━━ Extracted data

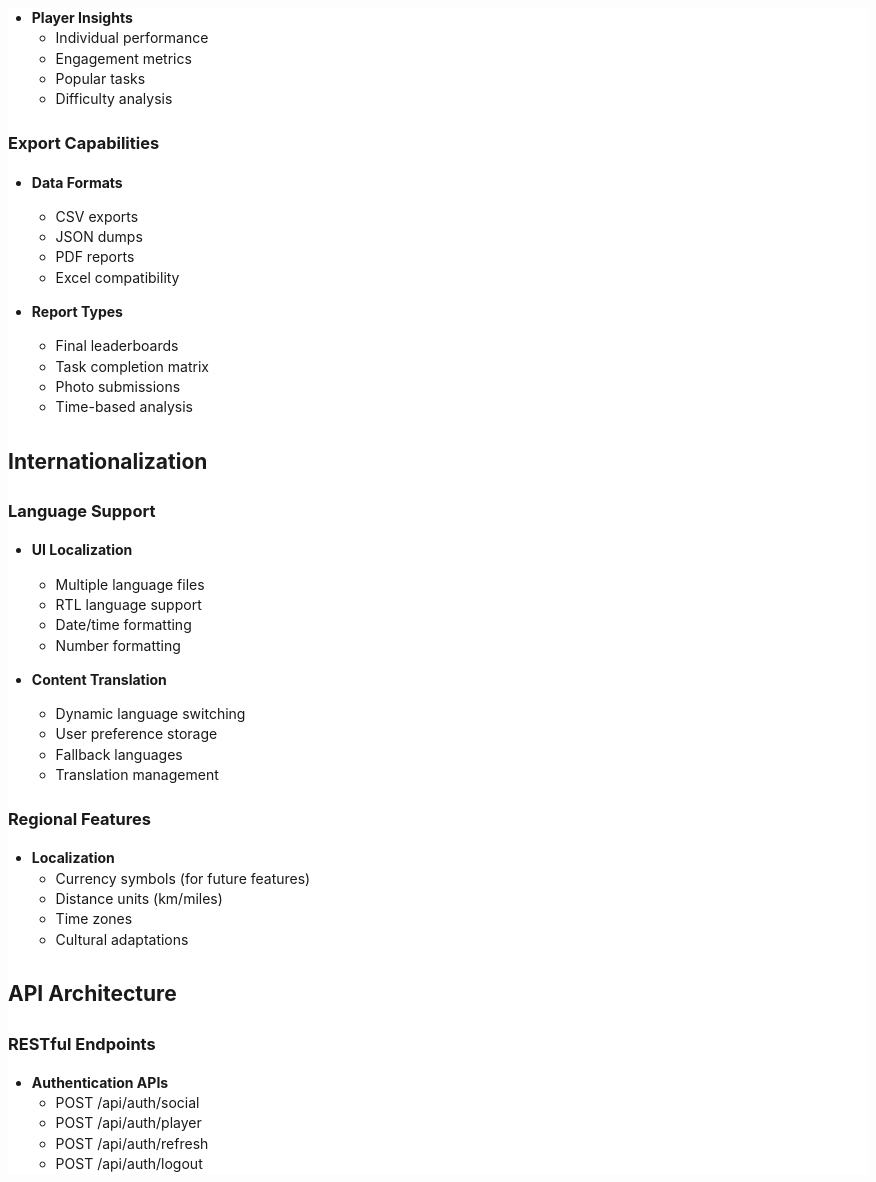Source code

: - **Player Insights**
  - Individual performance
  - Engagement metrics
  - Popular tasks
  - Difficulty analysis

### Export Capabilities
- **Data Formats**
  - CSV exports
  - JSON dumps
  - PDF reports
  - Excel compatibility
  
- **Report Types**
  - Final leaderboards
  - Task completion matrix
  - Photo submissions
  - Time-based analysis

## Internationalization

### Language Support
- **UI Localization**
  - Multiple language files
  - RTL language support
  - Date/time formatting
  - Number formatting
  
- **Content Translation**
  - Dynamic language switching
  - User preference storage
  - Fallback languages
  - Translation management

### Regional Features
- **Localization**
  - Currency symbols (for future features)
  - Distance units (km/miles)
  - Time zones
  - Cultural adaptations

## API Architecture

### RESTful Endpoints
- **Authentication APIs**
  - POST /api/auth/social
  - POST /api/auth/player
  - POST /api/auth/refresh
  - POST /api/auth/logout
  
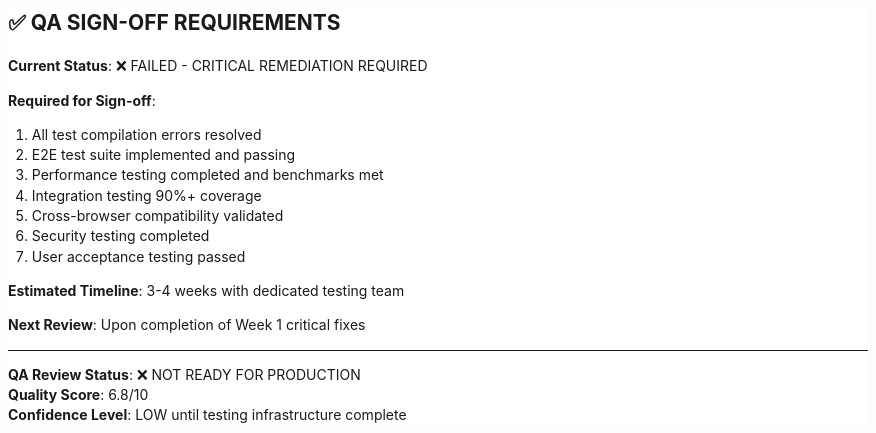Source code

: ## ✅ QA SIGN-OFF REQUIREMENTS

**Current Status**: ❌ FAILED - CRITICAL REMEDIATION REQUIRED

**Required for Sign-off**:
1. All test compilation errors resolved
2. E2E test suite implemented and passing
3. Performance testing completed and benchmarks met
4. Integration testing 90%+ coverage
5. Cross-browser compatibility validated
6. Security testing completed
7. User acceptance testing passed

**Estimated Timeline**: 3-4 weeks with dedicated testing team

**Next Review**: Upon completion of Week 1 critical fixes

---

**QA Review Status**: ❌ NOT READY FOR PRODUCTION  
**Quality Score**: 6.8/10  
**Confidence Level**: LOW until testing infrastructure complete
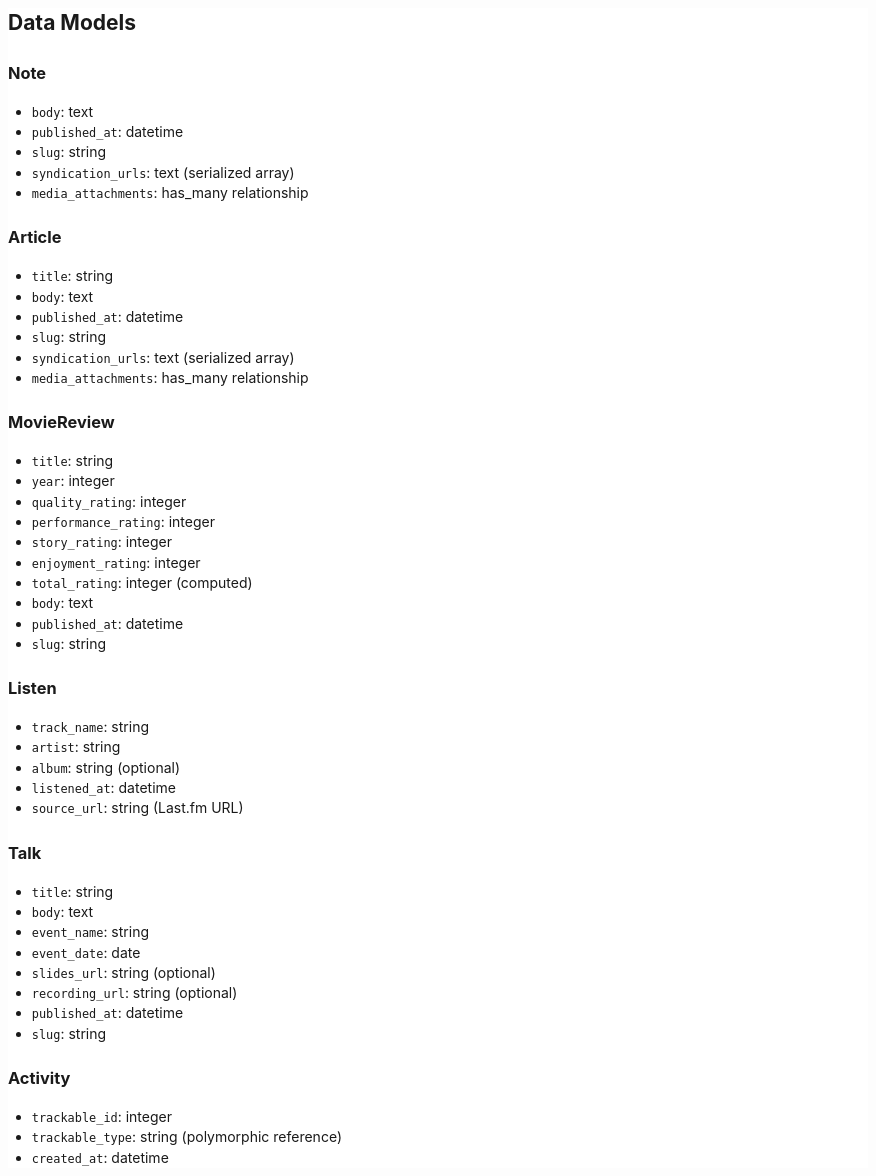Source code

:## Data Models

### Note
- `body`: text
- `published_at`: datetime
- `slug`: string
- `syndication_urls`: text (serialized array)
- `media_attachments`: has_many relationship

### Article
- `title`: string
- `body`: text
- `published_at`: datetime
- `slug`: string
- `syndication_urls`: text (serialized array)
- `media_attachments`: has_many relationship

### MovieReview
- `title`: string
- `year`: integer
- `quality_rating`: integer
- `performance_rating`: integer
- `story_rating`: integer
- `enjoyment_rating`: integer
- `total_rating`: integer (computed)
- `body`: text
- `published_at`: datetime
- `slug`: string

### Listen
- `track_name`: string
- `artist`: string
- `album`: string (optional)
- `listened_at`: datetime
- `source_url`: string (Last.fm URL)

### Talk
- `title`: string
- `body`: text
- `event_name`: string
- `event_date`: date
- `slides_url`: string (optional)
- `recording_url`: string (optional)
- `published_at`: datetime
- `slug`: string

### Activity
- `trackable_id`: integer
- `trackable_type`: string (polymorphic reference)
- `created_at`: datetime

━━━━

* **Task to carry out**:
Above are the entries; copy every line among them that contains the word "completion".

* **Result for this task**:
  - Task completion matrix
**Next Review**: Upon completion of Week 1 critical fixes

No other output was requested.